**What is expected:** In the following listing, find the lines containing "right" and report them.

+++ Exercise data

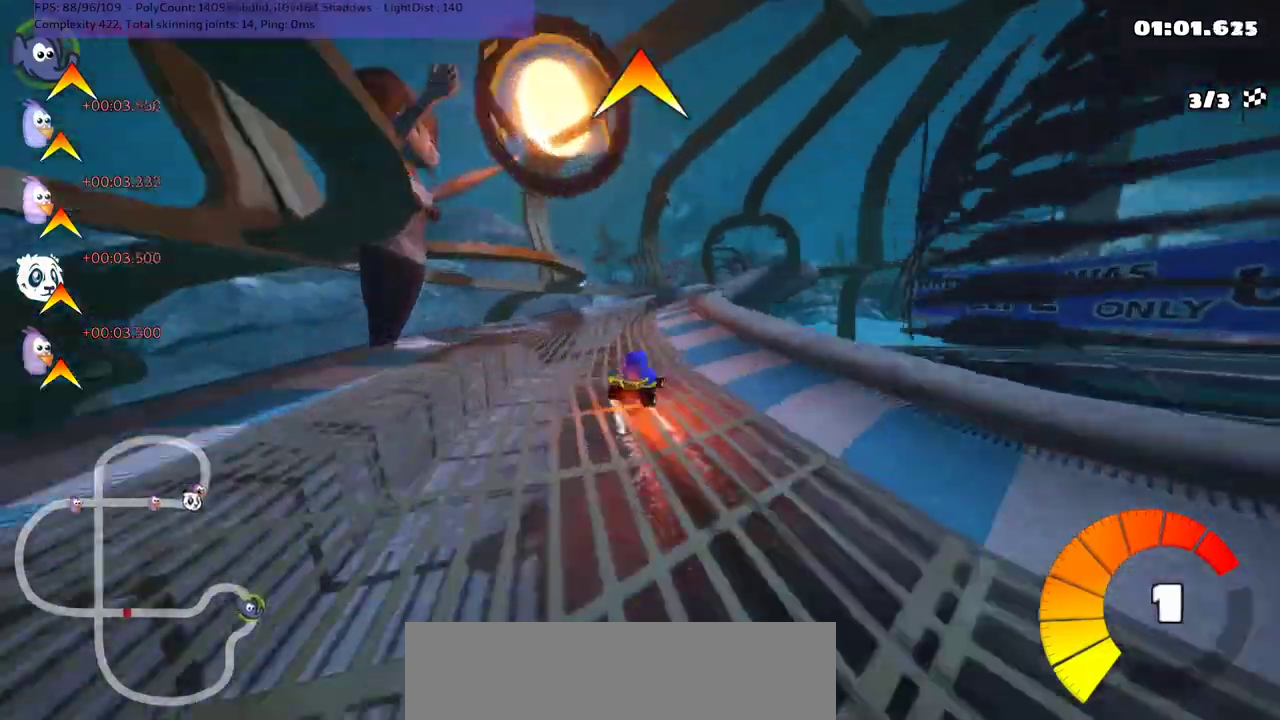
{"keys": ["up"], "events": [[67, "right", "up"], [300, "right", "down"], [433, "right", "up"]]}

++++++
+++ Exercise data

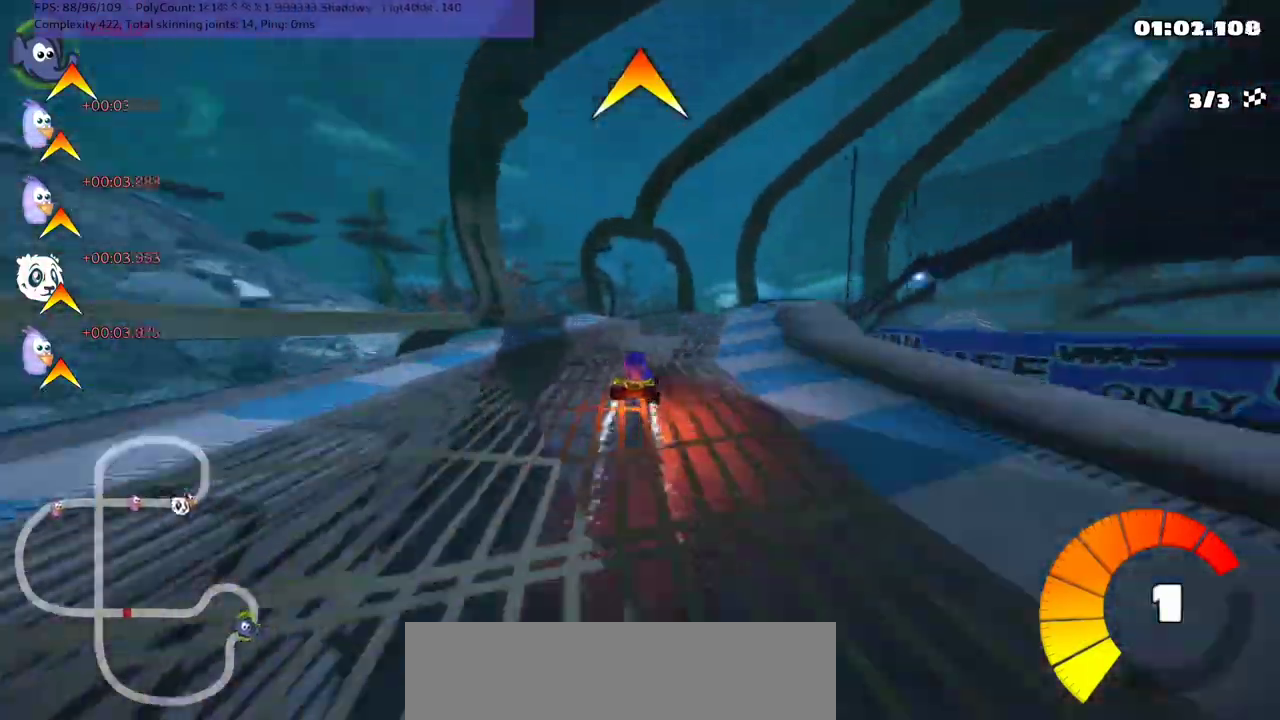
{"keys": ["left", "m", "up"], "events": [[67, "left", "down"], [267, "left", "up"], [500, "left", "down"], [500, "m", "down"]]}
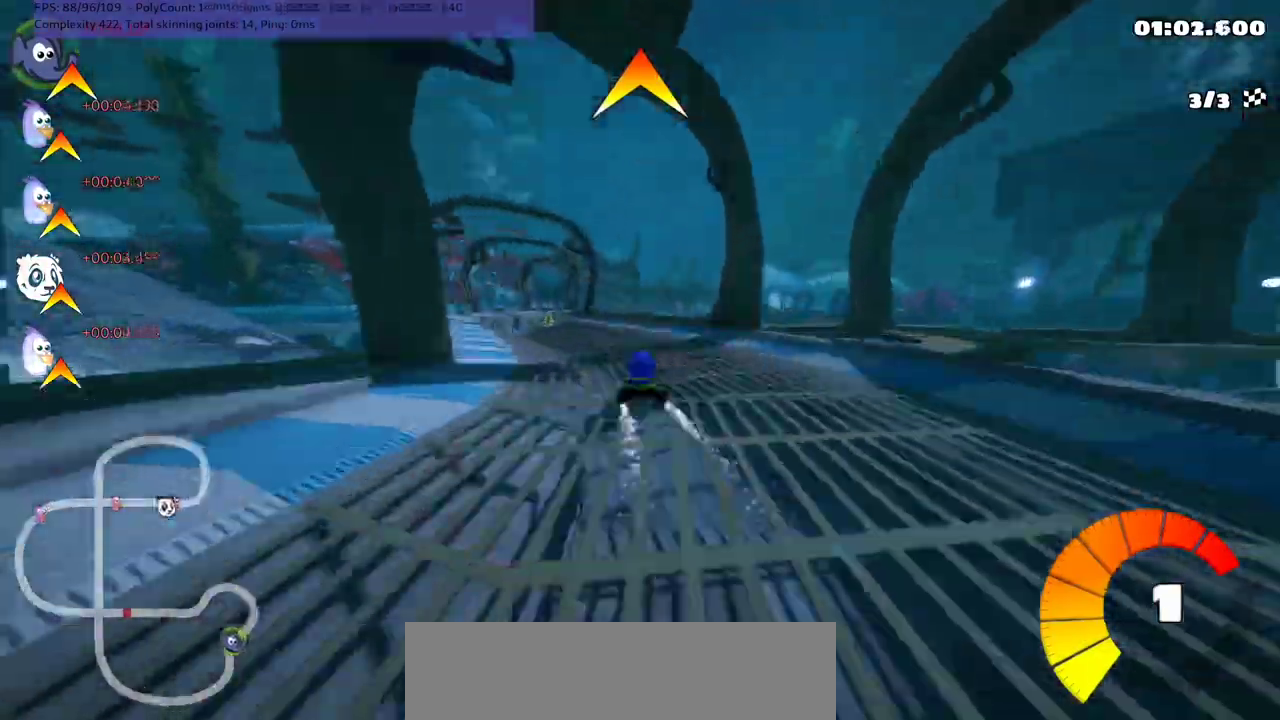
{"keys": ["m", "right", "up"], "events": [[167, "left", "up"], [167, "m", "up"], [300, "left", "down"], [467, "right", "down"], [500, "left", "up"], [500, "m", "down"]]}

++++++

**The completed task:**
{"keys": ["up"], "events": [[67, "right", "up"], [300, "right", "down"], [433, "right", "up"]]}
{"keys": ["m", "right", "up"], "events": [[167, "left", "up"], [167, "m", "up"], [300, "left", "down"], [467, "right", "down"], [500, "left", "up"], [500, "m", "down"]]}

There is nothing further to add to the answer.